What Is Permissive Parenting?

Amy Morin, LCSW, psychotherapist, and author of "13 Things Mentally Strong Parents Don't Do," tells POPSUGAR permissive parenting is "defined by having little discipline but also showing love and affection for kids," and it's characterized by a unique blend of love and indulgence toward children.

"Unlike neglectful parents who don't give kids enough attention, permissive parents give attention but don't intervene when kids misbehave," Morin says. With this parenting philosophy, parents "may place few demands" on the kids, and they "aren't likely to give consequences or have many rules to begin with."

What Does Permissive Parenting Look Like?

Kimberly King, parenting expert, founder of Tough Topics Mom, and author of "Body Safety For Young Children: Empowering Caring Adults," tells POPSUGAR that there are several key traits someone who gravitates to permissive parenting may have.

"Parents adopting this style tend to be indulgent and nurturing, demonstrating a high level of warmth and affection towards their children," she says. Parents also have a "lax approach to rules and boundaries" and instead would avoid conflict or confrontation and take on more of the role as "their child's friend rather than an authority figure."

King explains that a real-life example of how a parent who practices permissive parenting might approach a common parenting situation can play out during bedtime battles.

"When our little warriors declare, 'I'm not sleepy!,' instead of a firm rule like, 'It's 9 p.m., off with electronics, light off, head to bed,' a permissive parent might opt [to say] something like, 'You look tired; maybe you need to get to sleep?' or 'I think you should get to bed. OK?'"

When it comes to chores, homework, or screen time, the permissive parent also tends to take a lax approach. "A child might consistently avoid chores or homework without facing consequences," King explains, "or parents might allow excessive screen time without setting limits," which she says can ultimately negatively impact the child's academic performance and social skills.

What Are the Pros and Cons of Permissive Parenting?

According to Morin and King, the permissive-parenting philosophy has some great benefits. For example, "permissive parents show their kids a lot of love and attention, which is great for kids' overall well-being," Morin shares. "Kids who grow up with permissive parents tend to have high self-esteem."

King says in addition to a "strong parent-child bond" that comes with this parenting philosophy because of the "high levels of nurturance and warmth," kids also develop "positive self-esteem, problem-solving skills, and confidence."

But there are some disadvantages, too, according to the experts. Having a "lack of structure and routine" creates anxiety for some children and could lead to the development of some behavioral issues.

"Kids want to know that they don't have to be in charge and to trust that an adult is capable of managing things and keeping them safe," Morin says. King also explains that a lack of discipline growing up may lead to a lack of self-discipline later on into adulthood.

Without consistent boundaries and expectations, permissive parenting can also create underachievers and unhealthy habits, like watching too much TV or eating too much junk food, which may take a toll on their mental and physical health in the long run, King warns.

How Does Permissive Parenting Differ From Gentle Parenting?

Gentle parenting is a parenting philosophy that's gotten a lot of attention over the years, and it's recently seen a resurgence through TikTok. There are some similarities between permissive parenting and gentle parenting, but they're not the same.

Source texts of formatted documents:
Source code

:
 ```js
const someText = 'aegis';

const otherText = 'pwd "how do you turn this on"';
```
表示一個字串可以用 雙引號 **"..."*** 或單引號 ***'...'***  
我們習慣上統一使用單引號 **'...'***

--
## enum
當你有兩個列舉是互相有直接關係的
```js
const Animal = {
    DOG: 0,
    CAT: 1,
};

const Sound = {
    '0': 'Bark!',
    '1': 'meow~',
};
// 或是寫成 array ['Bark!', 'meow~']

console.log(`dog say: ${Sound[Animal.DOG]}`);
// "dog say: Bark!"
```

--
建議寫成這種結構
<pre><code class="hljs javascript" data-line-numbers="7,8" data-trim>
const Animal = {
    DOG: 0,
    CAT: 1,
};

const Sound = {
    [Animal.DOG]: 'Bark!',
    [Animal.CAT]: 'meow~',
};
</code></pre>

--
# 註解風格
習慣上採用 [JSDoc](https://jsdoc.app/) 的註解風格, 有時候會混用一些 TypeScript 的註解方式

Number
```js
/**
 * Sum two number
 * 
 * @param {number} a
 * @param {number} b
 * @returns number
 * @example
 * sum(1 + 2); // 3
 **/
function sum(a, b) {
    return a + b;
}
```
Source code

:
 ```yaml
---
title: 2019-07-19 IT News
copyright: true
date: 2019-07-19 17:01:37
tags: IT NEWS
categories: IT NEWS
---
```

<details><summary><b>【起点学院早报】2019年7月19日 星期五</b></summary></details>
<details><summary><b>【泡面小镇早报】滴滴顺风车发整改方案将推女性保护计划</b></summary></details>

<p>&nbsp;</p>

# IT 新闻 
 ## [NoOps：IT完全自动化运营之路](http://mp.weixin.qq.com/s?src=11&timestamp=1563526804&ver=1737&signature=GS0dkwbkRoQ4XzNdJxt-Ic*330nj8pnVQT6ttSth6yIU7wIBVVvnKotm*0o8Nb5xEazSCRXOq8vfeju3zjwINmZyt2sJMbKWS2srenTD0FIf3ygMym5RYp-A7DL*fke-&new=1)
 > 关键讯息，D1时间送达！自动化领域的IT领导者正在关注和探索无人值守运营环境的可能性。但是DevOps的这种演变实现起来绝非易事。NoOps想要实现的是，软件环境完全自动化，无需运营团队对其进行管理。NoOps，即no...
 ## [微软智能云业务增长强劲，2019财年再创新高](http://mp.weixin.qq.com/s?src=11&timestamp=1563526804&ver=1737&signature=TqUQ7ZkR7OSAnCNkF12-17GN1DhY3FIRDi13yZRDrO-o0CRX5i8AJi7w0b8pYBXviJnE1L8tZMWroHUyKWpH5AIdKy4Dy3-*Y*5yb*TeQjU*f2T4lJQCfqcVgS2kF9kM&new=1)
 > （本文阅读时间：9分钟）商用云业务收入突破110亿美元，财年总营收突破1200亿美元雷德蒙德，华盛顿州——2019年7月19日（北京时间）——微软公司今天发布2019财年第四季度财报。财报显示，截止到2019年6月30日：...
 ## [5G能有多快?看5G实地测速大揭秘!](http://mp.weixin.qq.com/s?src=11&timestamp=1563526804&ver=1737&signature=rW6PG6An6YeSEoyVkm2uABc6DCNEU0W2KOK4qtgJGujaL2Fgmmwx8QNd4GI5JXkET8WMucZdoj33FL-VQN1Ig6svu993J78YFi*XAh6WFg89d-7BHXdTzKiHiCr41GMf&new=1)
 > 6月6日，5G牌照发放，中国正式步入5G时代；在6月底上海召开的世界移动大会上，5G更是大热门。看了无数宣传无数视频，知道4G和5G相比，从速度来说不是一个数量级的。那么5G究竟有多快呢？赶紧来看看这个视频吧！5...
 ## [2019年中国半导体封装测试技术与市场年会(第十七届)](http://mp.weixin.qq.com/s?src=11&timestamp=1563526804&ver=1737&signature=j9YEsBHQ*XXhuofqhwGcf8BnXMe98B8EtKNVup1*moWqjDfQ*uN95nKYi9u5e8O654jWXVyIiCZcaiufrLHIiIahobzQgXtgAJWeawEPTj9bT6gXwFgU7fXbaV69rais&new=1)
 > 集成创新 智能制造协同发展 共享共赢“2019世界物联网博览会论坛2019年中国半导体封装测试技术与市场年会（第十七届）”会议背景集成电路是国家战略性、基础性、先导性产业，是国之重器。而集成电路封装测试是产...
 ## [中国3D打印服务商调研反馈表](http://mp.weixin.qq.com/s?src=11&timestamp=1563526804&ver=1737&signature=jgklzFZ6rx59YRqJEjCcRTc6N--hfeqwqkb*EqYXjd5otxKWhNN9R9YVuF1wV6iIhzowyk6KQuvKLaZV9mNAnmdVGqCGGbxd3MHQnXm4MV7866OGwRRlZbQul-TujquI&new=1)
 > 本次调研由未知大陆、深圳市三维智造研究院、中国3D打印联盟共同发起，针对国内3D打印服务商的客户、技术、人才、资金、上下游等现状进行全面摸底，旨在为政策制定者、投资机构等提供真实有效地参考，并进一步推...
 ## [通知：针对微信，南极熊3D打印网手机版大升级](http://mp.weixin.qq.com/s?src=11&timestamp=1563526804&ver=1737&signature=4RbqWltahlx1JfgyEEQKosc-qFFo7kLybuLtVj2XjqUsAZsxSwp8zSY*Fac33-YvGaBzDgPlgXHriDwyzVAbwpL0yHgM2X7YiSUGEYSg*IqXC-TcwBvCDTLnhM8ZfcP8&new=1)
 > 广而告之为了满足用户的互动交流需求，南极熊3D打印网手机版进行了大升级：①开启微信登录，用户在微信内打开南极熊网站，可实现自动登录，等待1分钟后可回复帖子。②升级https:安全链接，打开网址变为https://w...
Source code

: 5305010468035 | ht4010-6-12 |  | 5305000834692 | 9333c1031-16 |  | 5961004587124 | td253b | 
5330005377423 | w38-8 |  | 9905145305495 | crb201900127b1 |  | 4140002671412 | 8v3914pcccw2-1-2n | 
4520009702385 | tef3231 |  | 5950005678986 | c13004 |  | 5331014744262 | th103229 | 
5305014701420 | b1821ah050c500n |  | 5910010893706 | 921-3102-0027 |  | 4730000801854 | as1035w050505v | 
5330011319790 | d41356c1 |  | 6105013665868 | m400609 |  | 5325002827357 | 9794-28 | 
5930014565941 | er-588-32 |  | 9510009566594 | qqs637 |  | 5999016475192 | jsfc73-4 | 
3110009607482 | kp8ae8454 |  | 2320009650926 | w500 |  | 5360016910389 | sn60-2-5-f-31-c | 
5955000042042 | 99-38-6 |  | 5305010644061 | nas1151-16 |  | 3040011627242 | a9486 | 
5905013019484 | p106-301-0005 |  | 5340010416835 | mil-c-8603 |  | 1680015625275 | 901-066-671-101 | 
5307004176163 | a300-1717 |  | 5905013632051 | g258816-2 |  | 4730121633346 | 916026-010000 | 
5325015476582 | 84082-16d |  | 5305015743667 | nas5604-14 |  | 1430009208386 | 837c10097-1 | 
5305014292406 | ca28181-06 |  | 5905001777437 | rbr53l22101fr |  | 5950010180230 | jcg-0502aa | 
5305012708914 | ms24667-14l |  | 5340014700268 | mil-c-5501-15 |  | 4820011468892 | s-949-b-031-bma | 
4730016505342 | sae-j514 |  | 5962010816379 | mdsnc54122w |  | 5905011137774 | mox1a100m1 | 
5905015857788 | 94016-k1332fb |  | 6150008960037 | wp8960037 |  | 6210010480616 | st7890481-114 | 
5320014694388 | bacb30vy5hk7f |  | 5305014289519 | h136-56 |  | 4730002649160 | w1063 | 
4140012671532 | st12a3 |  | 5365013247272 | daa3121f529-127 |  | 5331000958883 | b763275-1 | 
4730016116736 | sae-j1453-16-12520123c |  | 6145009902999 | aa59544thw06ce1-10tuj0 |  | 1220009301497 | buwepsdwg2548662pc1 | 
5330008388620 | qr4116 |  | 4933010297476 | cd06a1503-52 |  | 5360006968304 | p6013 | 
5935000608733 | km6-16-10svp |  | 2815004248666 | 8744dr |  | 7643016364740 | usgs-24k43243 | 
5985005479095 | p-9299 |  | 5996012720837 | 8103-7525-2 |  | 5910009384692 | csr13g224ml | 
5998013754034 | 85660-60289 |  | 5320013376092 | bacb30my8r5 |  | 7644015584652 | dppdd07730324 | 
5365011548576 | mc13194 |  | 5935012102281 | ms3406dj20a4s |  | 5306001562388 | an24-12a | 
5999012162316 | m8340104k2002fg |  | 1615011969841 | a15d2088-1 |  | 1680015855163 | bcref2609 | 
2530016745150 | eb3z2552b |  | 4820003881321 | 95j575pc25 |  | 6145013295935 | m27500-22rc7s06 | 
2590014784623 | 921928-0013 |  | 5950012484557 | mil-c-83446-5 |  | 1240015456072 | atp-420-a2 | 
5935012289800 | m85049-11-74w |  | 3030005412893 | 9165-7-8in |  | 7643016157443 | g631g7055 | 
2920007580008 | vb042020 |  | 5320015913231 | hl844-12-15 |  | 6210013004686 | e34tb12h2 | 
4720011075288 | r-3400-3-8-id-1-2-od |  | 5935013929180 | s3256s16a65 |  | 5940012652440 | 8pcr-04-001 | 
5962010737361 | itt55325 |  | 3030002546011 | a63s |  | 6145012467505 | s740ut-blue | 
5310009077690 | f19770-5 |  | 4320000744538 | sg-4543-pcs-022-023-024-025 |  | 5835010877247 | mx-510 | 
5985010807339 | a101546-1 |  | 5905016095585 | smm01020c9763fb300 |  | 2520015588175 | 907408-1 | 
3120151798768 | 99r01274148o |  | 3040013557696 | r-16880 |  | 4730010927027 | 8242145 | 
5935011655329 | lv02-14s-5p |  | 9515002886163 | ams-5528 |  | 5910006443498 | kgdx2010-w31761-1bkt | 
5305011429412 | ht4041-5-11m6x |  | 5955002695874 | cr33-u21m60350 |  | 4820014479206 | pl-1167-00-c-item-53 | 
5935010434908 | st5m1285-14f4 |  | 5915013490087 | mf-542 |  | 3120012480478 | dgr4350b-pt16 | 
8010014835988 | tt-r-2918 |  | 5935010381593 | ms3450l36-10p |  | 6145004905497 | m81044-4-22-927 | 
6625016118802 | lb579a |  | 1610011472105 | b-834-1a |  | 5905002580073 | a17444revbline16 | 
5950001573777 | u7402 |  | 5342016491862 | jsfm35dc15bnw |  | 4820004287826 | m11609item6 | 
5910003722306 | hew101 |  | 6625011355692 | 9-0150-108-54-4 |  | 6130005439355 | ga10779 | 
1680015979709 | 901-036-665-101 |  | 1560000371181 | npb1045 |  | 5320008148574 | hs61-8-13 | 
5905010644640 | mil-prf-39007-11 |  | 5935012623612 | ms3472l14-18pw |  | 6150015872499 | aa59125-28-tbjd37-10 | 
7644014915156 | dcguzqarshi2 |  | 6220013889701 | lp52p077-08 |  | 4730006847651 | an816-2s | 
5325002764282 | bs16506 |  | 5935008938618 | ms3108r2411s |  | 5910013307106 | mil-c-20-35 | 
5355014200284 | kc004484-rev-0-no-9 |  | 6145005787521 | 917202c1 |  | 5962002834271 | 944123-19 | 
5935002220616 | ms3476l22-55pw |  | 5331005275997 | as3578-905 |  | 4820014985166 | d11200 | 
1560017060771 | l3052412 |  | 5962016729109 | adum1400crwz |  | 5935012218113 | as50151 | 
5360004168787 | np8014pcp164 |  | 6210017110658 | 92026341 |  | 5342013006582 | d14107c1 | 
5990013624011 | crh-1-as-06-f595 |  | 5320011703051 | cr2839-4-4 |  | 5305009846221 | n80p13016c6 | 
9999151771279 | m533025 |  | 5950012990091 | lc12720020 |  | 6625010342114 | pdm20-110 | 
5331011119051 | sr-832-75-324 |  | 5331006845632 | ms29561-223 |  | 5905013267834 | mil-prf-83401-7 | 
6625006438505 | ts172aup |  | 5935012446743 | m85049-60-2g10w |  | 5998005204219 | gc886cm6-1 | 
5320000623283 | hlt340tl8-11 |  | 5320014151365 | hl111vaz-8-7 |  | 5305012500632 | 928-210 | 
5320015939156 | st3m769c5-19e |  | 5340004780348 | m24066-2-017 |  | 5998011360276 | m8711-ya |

REQUIRED ACTION 1: Decide whether each statement agrees with the permissive parenting text, answering yes or no and quoting the deciding words: (a) Morin says permissive parents don't give kids enough attention. (b) King says a lack of discipline while growing up may lead to a lack of self-discipline in adulthood. (c) Gentle parenting has recently seen a resurgence through TikTok.
REQUIRED ACTION 2: According to the permissive parenting text, what did Kimberly King found?
REQUIRED ACTION 3: Reproduce the permissive parenting text word for word from "What Does Permissive" to "during bedtime battles.".

OUTPUT 1:
(a) No: "Unlike neglectful parents who don't give kids enough attention, permissive parents give attention but don't intervene when kids misbehave"
(b) Yes: "a lack of discipline growing up may lead to a lack of self-discipline later on into adulthood"
(c) Yes: "it's recently seen a resurgence through TikTok"

OUTPUT 2: Tough Topics Mom.

OUTPUT 3:
What Does Permissive Parenting Look Like?

Kimberly King, parenting expert, founder of Tough Topics Mom, and author of "Body Safety For Young Children: Empowering Caring Adults," tells POPSUGAR that there are several key traits someone who gravitates to permissive parenting may have.

"Parents adopting this style tend to be indulgent and nurturing, demonstrating a high level of warmth and affection towards their children," she says. Parents also have a "lax approach to rules and boundaries" and instead would avoid conflict or confrontation and take on more of the role as "their child's friend rather than an authority figure."

King explains that a real-life example of how a parent who practices permissive parenting might approach a common parenting situation can play out during bedtime battles.